This is the time of year when my legendary sunny personality turns grumpy. The reason? In a word — pantomime. One of the best months of the year for openings turns overnight into a theatrical desert in which common sense, artistic taste and intellectual rigor disappear into a welter of bathroom jokes, television comedians and painted canvas animals with two men inside them. In this country we have so little respect for our children that we subject them, every Christmas, to these appalling entertainments full of sexual innuendo, which they don't understand, and bad scriptwriting that is excused by labeling it traditional.
For those readers across the Atlantic who are lucky enough never to have been in England during "panto" season, I should explain.
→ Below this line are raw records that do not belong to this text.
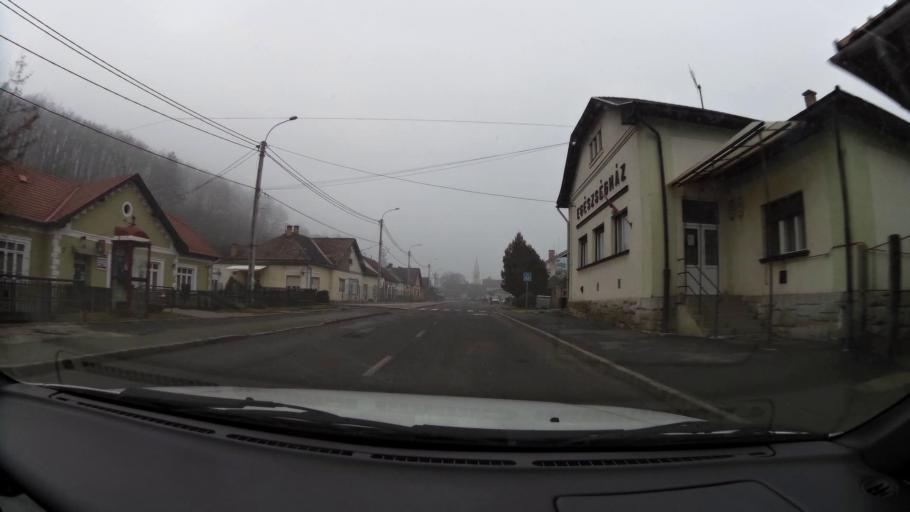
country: HU
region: Borsod-Abauj-Zemplen
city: Rudabanya
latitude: 48.3742
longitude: 20.6215
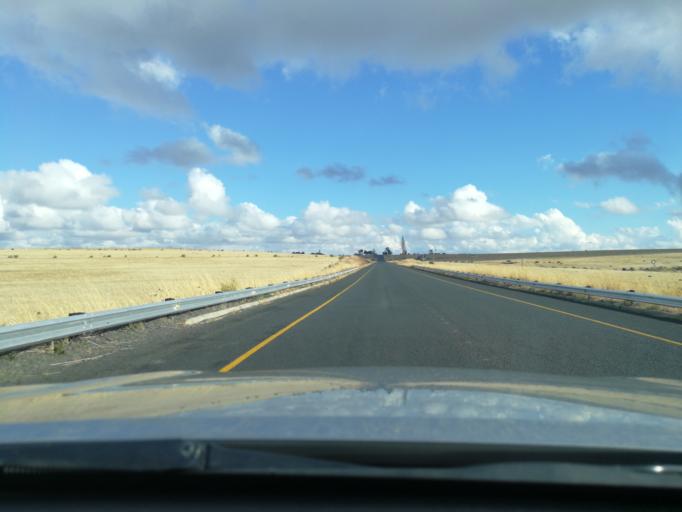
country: ZA
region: Orange Free State
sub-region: Thabo Mofutsanyana District Municipality
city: Reitz
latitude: -27.9069
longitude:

I can give you a lot of guff about how it grew out of commedia del'arte in the 16th century — touring companies of actors around Europe performing simple plots with stock characters, such as Harlequin, Columbine, Pantaloons and Pierrot — and how it subsequently developed from dumb show to spoken and sung entertainments in the 18th century, and what happened to it after that, but what it has now, in the 21st century, developed into is what I think of as a specifically English form of theatrical torture.
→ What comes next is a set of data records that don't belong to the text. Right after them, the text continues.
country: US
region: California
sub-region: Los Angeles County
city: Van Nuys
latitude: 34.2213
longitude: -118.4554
Fairy tales — "Babes in the Wood," "Snow White," "Cinderella," "Ali Baba," and so on — are purloined by theatre companies the length and breadth of Britain and served up to the nation's children, decorated with terrible songs, to many of which the kids are asked to sing along, as theatre. Children are encouraged to shout back at the characters and are very often brought up on stage as part of the action. There is a large cast of singers and dancers, specialty acts that have nothing to do with the plot (they're often the best bits) and as much sparkle and spangle as the hard-pressed theatre can afford.
The tradition is that the two leading roles are always played by actors of opposite gender. The Principal Boy is usually a pair of female legs attached to a delectable form that has competed on "Strictly Come Dancing" or some other reality show, while the Dame is usually a well-known burly comedian with hairy legs wearing shock-horror dresses which he changes with every scene. This is often the character whose script, while pretending to entertain the children, is replete with sexual images meant for their parents. For reasons I have never fathomed, sometimes great actors queue up to play these roles. On one recent year, Ian McKellen was the Dame and Roger Allam played Abanazer in a specially mounted (and sold out) production of Aladdin at the Old Vic, no less.
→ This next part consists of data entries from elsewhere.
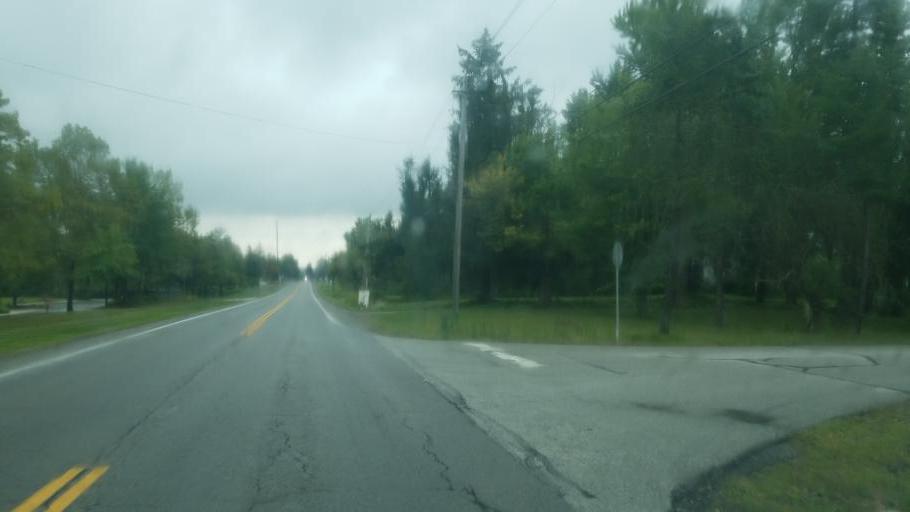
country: US
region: Ohio
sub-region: Geauga County
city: Burton
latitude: 41.5088
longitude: -81.1936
But the real problem is that these shows, which are neither real musical theatre nor plays, are in almost every case the only live theatre that England's children will get to see all year. I would have no objection if they were simply part of the rich tapestry that is British theatre, seen alongside many other shows during the year, but for many these are the only experience they will have until they are adults. No wonder the theatre is declining among the young.
It should also be stated, as firmly as possible, that London particularly and our other big cities as well, produce wonderful theatre for children and young people throughout the year. It is harder to find audiences for these brilliant, thoughtful, and humorous productions because there is no longer the habit of taking children to the theatre from an early age. Except, every Christmas, to a panto.
I thought pantos were silly, unfunny and boring when I was six years old and I still do. So, as Scrooge would say, "Bah, humbug!"